◆ REQUEST ◆
Two lines below mark the span: the one containing "- Paginação e busca" and the one containing "- Enriquecido com dados". Set down both, plus every line between, exactly as they stand, and nothing else.
****************************************
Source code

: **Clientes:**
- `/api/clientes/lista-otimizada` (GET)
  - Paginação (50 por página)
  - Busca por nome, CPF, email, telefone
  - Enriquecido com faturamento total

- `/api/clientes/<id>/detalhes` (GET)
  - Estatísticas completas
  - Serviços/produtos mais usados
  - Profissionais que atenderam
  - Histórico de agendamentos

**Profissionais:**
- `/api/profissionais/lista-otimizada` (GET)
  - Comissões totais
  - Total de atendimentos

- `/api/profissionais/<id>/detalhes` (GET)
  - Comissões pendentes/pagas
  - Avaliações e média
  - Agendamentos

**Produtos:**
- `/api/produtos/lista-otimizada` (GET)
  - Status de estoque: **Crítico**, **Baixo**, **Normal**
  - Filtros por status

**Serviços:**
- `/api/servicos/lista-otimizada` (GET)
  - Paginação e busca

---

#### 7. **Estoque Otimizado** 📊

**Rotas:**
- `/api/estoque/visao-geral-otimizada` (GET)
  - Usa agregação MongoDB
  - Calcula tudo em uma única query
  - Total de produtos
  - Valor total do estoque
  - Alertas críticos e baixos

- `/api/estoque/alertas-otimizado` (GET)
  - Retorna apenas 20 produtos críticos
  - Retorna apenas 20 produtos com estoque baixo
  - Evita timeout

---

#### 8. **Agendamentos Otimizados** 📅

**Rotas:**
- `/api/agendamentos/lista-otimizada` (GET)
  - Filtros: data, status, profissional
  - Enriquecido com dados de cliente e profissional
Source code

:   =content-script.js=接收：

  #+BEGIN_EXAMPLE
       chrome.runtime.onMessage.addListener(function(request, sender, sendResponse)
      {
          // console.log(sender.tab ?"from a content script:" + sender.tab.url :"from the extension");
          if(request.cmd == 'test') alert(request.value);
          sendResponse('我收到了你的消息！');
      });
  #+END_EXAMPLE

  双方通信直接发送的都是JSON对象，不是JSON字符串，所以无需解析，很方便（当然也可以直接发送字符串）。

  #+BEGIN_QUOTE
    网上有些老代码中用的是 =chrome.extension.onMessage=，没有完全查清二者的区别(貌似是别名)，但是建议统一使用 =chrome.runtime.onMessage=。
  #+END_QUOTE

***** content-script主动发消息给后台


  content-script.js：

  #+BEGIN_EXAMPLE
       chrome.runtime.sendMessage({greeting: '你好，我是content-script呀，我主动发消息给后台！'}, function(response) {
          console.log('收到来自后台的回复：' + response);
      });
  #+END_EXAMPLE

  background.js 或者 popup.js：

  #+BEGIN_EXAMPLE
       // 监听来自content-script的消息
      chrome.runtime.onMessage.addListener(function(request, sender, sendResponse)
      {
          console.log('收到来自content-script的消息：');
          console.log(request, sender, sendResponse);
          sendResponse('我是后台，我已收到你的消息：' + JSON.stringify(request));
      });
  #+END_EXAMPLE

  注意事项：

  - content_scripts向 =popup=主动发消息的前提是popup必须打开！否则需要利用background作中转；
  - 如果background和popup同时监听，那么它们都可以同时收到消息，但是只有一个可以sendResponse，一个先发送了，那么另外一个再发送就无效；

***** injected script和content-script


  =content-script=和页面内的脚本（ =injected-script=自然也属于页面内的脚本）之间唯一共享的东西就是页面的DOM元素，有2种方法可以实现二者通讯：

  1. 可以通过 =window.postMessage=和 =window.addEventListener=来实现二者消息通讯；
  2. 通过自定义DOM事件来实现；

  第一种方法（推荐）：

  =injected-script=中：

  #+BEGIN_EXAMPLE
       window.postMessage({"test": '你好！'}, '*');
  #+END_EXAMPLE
****************************************
◆ RESPONSE AREA ◆
  - Paginação e busca

---

#### 7. **Estoque Otimizado** 📊

**Rotas:**
- `/api/estoque/visao-geral-otimizada` (GET)
  - Usa agregação MongoDB
  - Calcula tudo em uma única query
  - Total de produtos
  - Valor total do estoque
  - Alertas críticos e baixos

- `/api/estoque/alertas-otimizado` (GET)
  - Retorna apenas 20 produtos críticos
  - Retorna apenas 20 produtos com estoque baixo
  - Evita timeout

---

#### 8. **Agendamentos Otimizados** 📅

**Rotas:**
- `/api/agendamentos/lista-otimizada` (GET)
  - Filtros: data, status, profissional
  - Enriquecido com dados de cliente e profissional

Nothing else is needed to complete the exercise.